Claude Code Creator Rejects 'Vibe Coding' Phrase
According to Business Insider, Boris Cherny, head of Claude Code, told Business Insider at Anthropic's Code with Claude conference in San Francisco on May 6, 2026, that he is "sick of" the phrase "vibe coding" and has begun searching for alternative terminology. Business Insider reports that Cherny asked Anthropic's Claude chatbot for suggestions; the chatbot suggested "agentic engineering," a phrase also used by Andrej Karpathy. Business Insider notes that Karpathy coined "vibe coding" in early 2025 and that the Collins Online Dictionary named "vibe coding" its word of the year in November. Business Insider also reports Anthropic's documentation describes Claude Code as an "AI-powered coding assistant," and the article characterizes both Anthropic's and OpenAI's code tools as generating substantial revenue and producing millions of lines of code.
What happened
Business Insider reports that, at Anthropic's Code with Claude conference in San Francisco on May 6, 2026, Boris Cherny, head of Claude Code, described himself as "sick of" the phrase "vibe coding" and has begun searching for alternative names. Business Insider reports that Cherny asked Anthropic's Claude chatbot for ideas and that Claude suggested "agentic engineering," a phrase also associated with Andrej Karpathy. Business Insider reports that Karpathy originally used "vibe coding" in early 2025 and that the Collins Online Dictionary named "vibe coding" its word of the year in November. Business Insider also reports that Anthropic's public documentation labels Claude Code an "AI-powered coding assistant," and frames both Anthropic's and OpenAI's coding products as generating substantial revenue and producing millions of lines of code.

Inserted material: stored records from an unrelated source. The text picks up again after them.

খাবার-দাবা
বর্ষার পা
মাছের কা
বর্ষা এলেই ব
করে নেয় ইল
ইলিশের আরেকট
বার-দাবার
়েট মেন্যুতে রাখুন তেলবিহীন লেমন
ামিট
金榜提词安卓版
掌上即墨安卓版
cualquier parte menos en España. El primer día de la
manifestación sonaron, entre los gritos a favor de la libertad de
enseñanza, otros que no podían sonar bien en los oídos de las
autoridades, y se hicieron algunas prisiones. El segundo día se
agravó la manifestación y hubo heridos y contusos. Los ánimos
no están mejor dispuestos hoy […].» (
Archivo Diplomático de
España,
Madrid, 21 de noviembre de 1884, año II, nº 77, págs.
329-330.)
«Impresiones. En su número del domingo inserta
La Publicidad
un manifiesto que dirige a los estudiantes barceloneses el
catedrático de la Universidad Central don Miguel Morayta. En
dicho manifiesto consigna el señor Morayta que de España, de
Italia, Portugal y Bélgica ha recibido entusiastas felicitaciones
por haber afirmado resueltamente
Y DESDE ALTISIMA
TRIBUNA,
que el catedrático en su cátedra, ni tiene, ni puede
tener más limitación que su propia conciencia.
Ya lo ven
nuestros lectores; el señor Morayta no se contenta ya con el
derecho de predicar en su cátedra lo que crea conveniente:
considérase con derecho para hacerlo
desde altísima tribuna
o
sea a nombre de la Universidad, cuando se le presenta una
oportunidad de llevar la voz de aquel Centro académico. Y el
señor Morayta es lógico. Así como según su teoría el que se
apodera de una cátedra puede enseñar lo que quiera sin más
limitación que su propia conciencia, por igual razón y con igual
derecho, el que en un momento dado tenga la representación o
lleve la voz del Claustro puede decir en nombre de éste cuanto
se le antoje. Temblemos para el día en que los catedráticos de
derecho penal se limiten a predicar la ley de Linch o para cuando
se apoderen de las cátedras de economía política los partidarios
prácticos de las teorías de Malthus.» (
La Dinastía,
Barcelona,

Editorial analysis - technical context
Terminology such as "vibe coding" and "agentic engineering" reflects how practitioners and commentators package a set of capabilities: large-model code generation, automated agents, and assisted developer workflows. Industry reporting often uses short, evocative phrases to capture complex toolchains that combine code models, prompt engineering, and orchestration layers. For practitioners, these shorthand labels can shape expectations about debugging, reproducibility, and test coverage when AI produces or composes code.
Industry context
Observed patterns show that naming contests tend to follow visible product adoption cycles. When a term becomes mainstream, third-party documentation, press coverage, and conference talks reinforce it; conversely, pushback from prominent engineers or evangelists can spur alternative framings. Neutral naming changes do not alter underlying technical risks or integration work, but they can influence how engineering teams justify tooling choices to stakeholders.
What to watch
Industry observers should track whether alternative terms gain traction in developer documentation, conference programs, or social discourse. Watch Anthropic's public docs and blog posts for any shifts in phrasing, mentions of Claude suggestions in follow-up coverage, and how other prominent figures such as Andrej Karpathy reference these labels in talks or posts. For practitioner communities, monitor signal changes in expectations around agentic behavior, testing expectations, and recommended guardrails.
Scoring Rationale
This is a cultural and product-marketing story rather than a technical breakthrough. It matters to developer communities and product teams for messaging and framing, but it does not change models, APIs, or infrastructure.
Practice interview problems based on real data
1,500+ SQL & Python problems across 15 industry datasets — the exact type of data you work with.